→ **Task item**
From the listing below, work out how many lines contain "viewing"; the answer is that number and nothing more.

→ **Supplied records**
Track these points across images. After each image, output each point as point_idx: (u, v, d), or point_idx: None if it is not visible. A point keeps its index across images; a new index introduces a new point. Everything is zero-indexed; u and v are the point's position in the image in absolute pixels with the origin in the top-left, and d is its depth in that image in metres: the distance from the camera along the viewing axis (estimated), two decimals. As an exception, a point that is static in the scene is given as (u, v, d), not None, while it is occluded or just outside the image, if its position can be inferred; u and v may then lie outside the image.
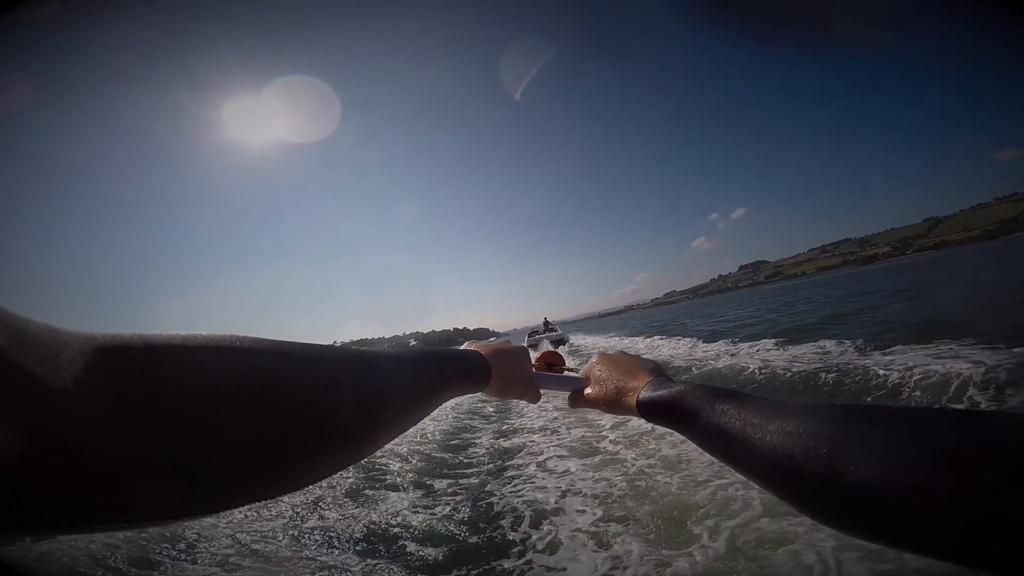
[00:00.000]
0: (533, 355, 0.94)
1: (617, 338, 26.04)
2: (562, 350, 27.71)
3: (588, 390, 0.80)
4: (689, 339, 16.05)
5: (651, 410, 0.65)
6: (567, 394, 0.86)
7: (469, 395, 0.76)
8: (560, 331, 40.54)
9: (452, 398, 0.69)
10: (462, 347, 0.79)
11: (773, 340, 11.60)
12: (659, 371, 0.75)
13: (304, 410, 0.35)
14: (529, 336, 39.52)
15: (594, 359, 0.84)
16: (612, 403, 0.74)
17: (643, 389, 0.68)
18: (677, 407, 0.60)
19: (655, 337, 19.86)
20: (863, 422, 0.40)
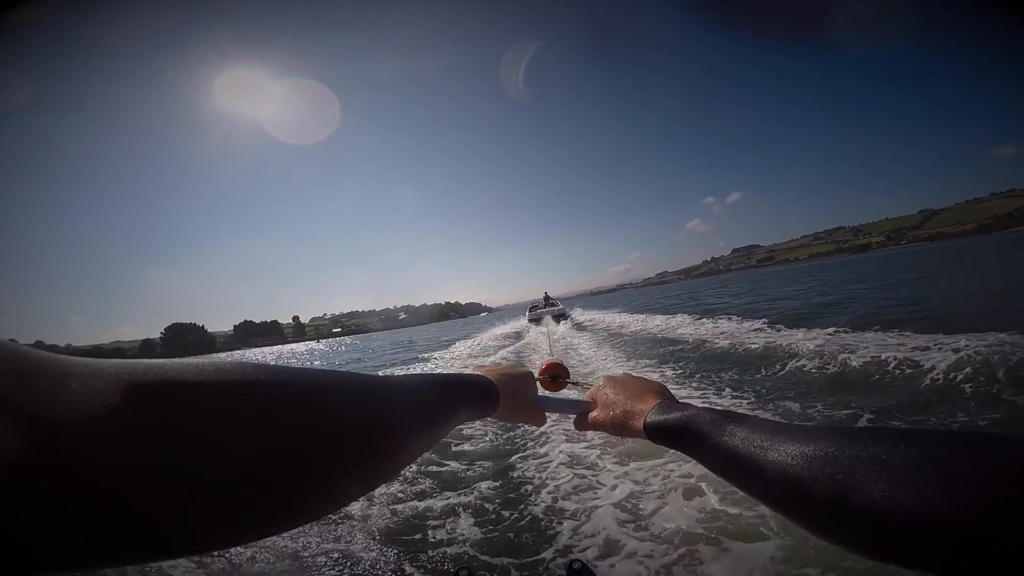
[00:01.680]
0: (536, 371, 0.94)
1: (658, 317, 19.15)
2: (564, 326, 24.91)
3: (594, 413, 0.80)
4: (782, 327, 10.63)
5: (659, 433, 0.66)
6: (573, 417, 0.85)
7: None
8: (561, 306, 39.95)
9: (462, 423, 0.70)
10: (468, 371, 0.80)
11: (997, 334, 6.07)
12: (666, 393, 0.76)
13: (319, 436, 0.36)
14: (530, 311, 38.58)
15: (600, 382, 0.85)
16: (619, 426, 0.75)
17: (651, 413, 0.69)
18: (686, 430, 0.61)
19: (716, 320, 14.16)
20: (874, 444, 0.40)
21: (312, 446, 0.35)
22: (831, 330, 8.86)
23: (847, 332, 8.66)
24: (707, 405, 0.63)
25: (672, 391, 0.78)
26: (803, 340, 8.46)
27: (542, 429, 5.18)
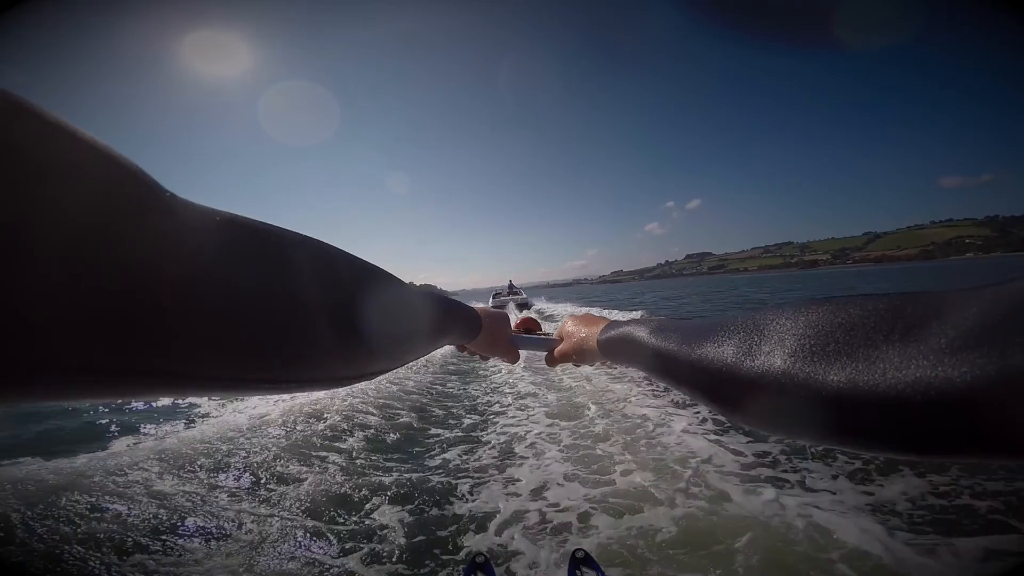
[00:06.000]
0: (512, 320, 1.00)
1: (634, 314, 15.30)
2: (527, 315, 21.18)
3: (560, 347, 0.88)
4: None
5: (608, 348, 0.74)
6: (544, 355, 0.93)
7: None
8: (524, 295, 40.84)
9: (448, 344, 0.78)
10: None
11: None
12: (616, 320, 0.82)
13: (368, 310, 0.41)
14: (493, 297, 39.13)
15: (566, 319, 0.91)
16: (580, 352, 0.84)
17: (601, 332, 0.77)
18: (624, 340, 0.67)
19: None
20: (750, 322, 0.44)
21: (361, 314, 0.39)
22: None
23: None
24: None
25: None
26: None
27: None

---

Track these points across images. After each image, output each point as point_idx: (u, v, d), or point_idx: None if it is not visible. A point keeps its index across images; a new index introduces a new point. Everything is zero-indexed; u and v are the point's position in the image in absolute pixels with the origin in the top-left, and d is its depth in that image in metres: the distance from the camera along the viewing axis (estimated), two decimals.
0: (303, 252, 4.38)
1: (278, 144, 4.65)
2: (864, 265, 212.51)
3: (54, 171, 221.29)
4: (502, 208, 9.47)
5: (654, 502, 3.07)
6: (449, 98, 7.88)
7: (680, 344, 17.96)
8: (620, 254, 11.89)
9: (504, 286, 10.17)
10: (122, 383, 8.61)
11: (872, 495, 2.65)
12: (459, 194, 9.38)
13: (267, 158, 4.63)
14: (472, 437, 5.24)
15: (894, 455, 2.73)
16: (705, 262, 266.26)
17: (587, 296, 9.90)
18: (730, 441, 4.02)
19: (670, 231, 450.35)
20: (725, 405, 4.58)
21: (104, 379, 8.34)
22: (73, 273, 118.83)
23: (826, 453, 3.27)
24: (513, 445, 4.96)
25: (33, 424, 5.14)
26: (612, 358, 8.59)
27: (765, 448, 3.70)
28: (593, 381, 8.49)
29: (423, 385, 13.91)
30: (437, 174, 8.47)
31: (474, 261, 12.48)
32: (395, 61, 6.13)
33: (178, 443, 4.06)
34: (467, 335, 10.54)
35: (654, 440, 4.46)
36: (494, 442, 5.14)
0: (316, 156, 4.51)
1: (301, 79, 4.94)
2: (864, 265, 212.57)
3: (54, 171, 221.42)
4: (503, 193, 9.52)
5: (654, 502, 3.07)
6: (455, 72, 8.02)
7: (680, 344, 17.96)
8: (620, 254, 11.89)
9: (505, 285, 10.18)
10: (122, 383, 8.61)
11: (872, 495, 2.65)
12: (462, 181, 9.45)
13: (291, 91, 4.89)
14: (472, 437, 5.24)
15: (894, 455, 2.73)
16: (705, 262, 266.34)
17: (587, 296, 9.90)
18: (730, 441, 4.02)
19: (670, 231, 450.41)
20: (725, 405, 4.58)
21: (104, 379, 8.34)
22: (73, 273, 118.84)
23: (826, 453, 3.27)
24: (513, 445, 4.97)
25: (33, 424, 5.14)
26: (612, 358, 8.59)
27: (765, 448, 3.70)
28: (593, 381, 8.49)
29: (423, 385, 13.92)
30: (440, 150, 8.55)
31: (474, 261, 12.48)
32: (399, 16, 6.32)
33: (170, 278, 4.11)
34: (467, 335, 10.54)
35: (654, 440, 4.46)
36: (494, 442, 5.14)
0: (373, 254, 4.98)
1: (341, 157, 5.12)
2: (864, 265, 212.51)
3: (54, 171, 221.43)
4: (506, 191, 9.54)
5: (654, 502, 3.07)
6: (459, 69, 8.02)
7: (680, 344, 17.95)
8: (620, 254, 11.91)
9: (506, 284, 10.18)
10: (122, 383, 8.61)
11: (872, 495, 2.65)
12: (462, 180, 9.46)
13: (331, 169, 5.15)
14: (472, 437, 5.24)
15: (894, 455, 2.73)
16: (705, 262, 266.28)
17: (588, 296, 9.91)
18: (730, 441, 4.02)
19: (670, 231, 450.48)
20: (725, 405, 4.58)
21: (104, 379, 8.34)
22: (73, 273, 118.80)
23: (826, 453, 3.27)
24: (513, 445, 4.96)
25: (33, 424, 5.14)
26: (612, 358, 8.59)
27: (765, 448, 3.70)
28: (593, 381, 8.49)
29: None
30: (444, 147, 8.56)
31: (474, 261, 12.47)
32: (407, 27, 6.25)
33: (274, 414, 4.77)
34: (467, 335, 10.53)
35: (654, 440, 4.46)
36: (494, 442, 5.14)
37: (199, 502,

→ **Finished task**
2